EXERCISE PROMPT:
Each record below must come back exactly as written; its pictures must not.

□ □ □ □ □ □ □

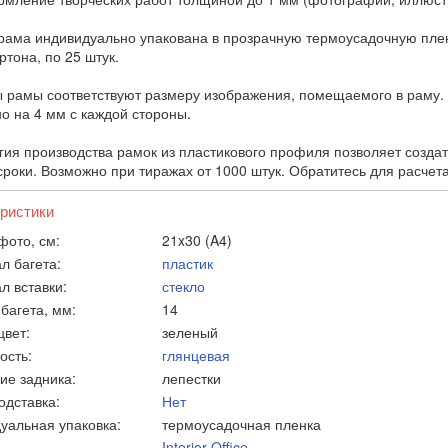
рама индивидуально упакована в прозрачную термоусадочную пленк
тона, по 25 штук.
 рамы соответствуют размеру изображения, помещаемого в раму. 
о на 4 мм с каждой стороны.
гия производства рамок из пластикового профиля позволяет созда
сроки. Возможно при тиражах от 1000 штук. Обратитесь для расчет
ристики
фото, см:
21x30 (A4)
л багета:
пластик
л вставки:
стекло
багета, мм:
14
цвет:
зеленый
ость:
глянцевая
ие задника:
лепестки
одставка:
Нет
уальная упаковка:
термоусадочная пленка
Interior Office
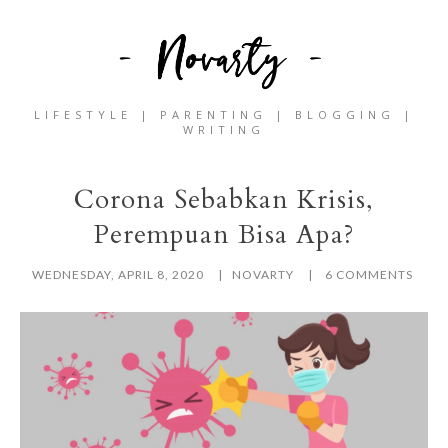
LIFESTYLE | PARENTING | BLOGGING |
WRITING
Corona Sebabkan Krisis,
Perempuan Bisa Apa?
WEDNESDAY, APRIL 8, 2020
NOVARTY
6 COMMENTS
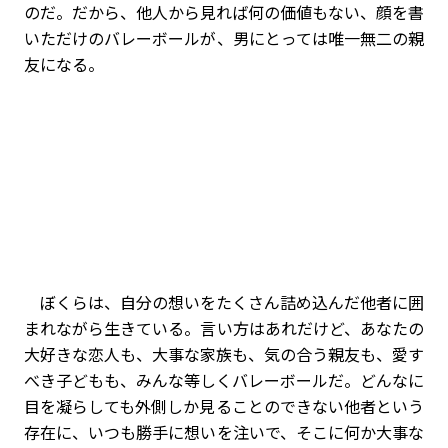
のだ。だから、他人から見れば何の価値もない、顔を書
いただけのバレーボールが、男にとっては唯一無二の親
友になる。
ぼくらは、自分の想いをたくさん詰め込んだ他者に囲
まれながら生きている。言い方はあれだけど、あなたの
大好きな恋人も、大事な家族も、気の合う親友も、愛す
べき子どもも、みんな等しくバレーボールだ。どんなに
目を凝らしても外側しか見ることのできない他者という
存在に、いつも勝手に想いを注いで、そこに何か大事な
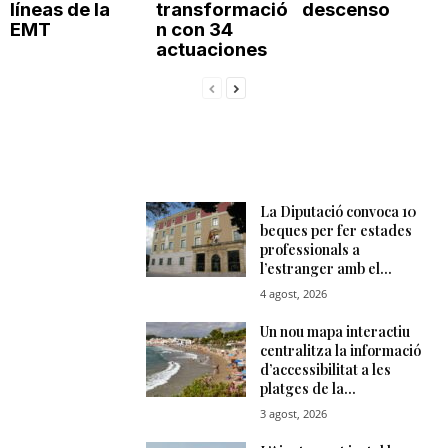
líneas de la
transformació
descenso
EMT
n con 34
actuaciones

□ □ □ □ □ □ □

SOLUTION FOR THIS PROBLEM:
рама индивидуально упакована в прозрачную термоусадочную пленк
тона, по 25 штук.
 рамы соответствуют размеру изображения, помещаемого в раму. 
о на 4 мм с каждой стороны.
гия производства рамок из пластикового профиля позволяет созда
сроки. Возможно при тиражах от 1000 штук. Обратитесь для расчет
ристики
фото, см:
21x30 (A4)
л багета:
пластик
л вставки:
стекло
багета, мм:
14
цвет:
зеленый
ость:
глянцевая
ие задника:
лепестки
одставка:
Нет
уальная упаковка:
термоусадочная пленка
Interior Office
LIFESTYLE | PARENTING | BLOGGING |
WRITING
Corona Sebabkan Krisis,
Perempuan Bisa Apa?
WEDNESDAY, APRIL 8, 2020
NOVARTY
6 COMMENTS
のだ。だから、他人から見れば何の価値もない、顔を書
いただけのバレーボールが、男にとっては唯一無二の親
友になる。
ぼくらは、自分の想いをたくさん詰め込んだ他者に囲
まれながら生きている。言い方はあれだけど、あなたの
大好きな恋人も、大事な家族も、気の合う親友も、愛す
べき子どもも、みんな等しくバレーボールだ。どんなに
目を凝らしても外側しか見ることのできない他者という
存在に、いつも勝手に想いを注いで、そこに何か大事な
líneas de la
transformació
descenso
EMT
n con 34
actuaciones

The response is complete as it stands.